= Exercise =
Every line below that mentions the word "proceso" should be copied out.

Records drawn from a dataset

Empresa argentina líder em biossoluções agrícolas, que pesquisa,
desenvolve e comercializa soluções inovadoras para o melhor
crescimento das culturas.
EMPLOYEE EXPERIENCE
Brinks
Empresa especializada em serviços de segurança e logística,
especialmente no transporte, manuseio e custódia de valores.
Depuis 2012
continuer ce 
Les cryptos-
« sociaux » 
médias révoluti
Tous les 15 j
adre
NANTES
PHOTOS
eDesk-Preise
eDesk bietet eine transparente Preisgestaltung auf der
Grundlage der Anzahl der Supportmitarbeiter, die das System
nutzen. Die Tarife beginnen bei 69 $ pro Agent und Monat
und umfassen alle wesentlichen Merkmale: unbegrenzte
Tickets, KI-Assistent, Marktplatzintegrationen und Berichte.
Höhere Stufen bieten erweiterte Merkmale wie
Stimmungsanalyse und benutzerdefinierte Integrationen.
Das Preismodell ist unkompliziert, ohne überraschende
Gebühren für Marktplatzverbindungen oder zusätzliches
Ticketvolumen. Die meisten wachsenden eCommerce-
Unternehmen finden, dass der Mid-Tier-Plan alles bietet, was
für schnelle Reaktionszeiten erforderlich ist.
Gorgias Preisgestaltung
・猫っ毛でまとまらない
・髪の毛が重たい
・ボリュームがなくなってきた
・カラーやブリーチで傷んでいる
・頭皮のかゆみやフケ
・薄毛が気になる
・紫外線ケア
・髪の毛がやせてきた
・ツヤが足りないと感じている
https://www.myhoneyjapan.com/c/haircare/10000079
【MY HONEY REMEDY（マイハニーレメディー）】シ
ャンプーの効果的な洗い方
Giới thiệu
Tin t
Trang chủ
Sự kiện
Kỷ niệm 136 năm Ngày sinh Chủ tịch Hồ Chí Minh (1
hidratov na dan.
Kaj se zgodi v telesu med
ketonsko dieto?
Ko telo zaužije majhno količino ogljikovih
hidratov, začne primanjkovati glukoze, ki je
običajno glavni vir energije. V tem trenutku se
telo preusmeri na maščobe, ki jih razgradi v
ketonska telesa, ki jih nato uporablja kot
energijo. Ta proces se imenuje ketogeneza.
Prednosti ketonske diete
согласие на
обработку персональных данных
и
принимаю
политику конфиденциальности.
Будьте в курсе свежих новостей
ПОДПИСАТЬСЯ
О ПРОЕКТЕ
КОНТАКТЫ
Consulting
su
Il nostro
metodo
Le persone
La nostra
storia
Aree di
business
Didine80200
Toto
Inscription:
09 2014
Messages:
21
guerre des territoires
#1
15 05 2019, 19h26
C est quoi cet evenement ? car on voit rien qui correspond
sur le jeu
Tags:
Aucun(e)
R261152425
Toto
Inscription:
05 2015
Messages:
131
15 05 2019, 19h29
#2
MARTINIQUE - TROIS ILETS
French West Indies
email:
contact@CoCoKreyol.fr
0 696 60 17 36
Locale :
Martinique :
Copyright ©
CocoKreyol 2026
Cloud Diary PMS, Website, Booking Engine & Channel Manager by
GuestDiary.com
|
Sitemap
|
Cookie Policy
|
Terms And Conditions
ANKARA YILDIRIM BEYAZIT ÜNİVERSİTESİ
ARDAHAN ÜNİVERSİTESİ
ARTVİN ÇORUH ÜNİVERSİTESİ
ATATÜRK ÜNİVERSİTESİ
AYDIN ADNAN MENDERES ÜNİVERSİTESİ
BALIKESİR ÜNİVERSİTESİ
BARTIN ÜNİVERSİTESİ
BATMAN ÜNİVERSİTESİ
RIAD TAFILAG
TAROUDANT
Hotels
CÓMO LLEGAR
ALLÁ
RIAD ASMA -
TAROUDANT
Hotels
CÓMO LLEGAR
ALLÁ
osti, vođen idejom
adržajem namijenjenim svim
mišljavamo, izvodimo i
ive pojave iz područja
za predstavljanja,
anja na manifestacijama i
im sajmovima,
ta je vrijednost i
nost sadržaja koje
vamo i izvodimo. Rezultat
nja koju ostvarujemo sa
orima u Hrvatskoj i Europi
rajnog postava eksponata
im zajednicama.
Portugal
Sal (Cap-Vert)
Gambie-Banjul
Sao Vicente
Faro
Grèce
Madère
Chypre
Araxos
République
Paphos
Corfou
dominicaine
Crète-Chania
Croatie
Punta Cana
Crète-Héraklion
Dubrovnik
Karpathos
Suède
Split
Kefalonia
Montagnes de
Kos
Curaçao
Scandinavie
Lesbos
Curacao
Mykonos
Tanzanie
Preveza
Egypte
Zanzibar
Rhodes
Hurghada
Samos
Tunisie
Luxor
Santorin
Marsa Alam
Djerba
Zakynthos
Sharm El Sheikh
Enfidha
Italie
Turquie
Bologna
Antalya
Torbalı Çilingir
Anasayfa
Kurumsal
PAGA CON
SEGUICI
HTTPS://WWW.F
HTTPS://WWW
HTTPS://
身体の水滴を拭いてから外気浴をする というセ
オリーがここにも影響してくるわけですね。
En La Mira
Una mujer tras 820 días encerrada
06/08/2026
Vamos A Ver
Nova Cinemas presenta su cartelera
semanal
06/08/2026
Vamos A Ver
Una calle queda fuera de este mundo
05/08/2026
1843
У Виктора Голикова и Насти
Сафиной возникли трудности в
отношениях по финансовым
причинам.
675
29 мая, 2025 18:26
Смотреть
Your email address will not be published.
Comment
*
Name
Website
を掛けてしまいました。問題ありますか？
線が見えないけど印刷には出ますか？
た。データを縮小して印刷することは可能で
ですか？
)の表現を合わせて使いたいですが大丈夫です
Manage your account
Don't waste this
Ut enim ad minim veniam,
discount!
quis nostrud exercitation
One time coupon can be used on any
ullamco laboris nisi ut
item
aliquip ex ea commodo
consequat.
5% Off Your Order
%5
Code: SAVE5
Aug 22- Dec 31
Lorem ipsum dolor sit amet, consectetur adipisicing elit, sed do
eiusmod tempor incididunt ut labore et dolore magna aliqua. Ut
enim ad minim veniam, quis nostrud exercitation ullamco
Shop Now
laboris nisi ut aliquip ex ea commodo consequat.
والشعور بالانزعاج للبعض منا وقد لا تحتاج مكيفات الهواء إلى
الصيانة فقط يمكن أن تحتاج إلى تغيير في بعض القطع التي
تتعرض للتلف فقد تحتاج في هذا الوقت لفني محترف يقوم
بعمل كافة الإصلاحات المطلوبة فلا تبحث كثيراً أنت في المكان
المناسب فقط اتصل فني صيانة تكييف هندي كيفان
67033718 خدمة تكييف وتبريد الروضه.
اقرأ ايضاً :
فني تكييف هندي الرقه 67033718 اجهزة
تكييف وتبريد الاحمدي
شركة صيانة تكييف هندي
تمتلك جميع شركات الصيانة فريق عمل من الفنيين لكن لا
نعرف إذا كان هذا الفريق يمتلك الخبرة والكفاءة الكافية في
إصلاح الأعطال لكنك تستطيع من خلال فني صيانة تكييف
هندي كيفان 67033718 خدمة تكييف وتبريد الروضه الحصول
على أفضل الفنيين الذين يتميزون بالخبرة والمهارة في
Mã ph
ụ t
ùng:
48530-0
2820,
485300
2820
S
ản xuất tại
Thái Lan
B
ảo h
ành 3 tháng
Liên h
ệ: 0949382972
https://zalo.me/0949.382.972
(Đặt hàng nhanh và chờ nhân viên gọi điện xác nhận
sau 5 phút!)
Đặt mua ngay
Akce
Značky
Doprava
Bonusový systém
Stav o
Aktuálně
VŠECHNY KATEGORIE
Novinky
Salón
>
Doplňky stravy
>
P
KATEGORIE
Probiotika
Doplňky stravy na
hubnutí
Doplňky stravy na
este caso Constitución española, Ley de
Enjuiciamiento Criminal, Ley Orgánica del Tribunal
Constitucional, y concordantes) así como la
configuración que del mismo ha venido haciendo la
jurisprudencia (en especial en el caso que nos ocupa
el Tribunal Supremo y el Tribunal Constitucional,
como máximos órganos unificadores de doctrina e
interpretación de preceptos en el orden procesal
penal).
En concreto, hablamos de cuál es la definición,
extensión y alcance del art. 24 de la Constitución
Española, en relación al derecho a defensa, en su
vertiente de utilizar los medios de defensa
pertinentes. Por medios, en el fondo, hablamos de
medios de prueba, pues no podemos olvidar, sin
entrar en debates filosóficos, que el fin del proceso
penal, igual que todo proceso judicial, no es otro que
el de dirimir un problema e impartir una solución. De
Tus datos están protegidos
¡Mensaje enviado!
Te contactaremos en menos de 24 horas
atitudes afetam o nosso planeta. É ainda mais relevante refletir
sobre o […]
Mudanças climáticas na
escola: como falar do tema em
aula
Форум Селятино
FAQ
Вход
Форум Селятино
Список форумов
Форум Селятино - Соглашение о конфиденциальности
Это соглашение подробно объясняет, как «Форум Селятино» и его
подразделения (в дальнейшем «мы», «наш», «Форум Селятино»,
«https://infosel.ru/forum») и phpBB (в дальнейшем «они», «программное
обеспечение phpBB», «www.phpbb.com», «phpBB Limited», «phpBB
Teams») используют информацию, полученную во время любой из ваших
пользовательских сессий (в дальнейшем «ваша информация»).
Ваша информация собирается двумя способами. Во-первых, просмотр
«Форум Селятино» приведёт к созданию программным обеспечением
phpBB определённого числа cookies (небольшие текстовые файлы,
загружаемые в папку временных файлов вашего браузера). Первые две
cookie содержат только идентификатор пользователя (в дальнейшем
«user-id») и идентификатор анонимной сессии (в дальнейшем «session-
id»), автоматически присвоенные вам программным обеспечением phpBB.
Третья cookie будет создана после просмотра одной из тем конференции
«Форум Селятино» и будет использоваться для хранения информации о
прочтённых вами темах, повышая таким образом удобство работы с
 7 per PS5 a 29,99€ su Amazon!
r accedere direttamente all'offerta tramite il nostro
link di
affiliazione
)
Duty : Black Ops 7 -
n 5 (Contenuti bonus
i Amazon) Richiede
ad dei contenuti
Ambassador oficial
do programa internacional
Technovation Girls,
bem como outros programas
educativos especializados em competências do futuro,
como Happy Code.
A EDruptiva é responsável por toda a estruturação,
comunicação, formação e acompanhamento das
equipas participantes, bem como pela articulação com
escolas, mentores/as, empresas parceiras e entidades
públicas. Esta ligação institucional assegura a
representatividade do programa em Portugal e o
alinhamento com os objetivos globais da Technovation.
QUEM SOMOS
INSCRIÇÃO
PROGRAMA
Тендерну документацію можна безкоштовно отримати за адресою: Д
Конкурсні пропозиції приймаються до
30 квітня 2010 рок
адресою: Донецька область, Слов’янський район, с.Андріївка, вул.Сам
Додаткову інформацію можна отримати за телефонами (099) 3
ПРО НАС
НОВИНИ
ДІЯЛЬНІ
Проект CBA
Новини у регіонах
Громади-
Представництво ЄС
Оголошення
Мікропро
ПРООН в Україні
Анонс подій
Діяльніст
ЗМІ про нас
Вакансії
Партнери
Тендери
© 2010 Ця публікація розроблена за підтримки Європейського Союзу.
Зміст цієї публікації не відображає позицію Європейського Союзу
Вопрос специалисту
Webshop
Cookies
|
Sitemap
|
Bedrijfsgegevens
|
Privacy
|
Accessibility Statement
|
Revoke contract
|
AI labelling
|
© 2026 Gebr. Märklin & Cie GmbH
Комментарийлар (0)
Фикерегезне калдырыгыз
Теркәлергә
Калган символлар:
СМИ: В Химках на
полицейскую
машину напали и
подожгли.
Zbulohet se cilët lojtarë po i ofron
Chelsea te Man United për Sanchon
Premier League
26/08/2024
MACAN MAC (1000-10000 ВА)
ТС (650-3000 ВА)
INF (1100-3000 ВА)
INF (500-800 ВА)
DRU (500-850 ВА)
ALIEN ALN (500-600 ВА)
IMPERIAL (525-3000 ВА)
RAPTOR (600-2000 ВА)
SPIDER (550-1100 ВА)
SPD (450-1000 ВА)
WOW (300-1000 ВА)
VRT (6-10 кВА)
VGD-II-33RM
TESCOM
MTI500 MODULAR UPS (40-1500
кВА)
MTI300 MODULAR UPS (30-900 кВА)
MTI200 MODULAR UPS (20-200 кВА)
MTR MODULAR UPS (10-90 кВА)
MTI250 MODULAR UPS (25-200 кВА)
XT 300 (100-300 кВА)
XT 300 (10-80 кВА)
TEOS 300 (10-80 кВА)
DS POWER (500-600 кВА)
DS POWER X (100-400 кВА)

= Output for this exercise =
entrar en debates filosóficos, que el fin del proceso
penal, igual que todo proceso judicial, no es otro que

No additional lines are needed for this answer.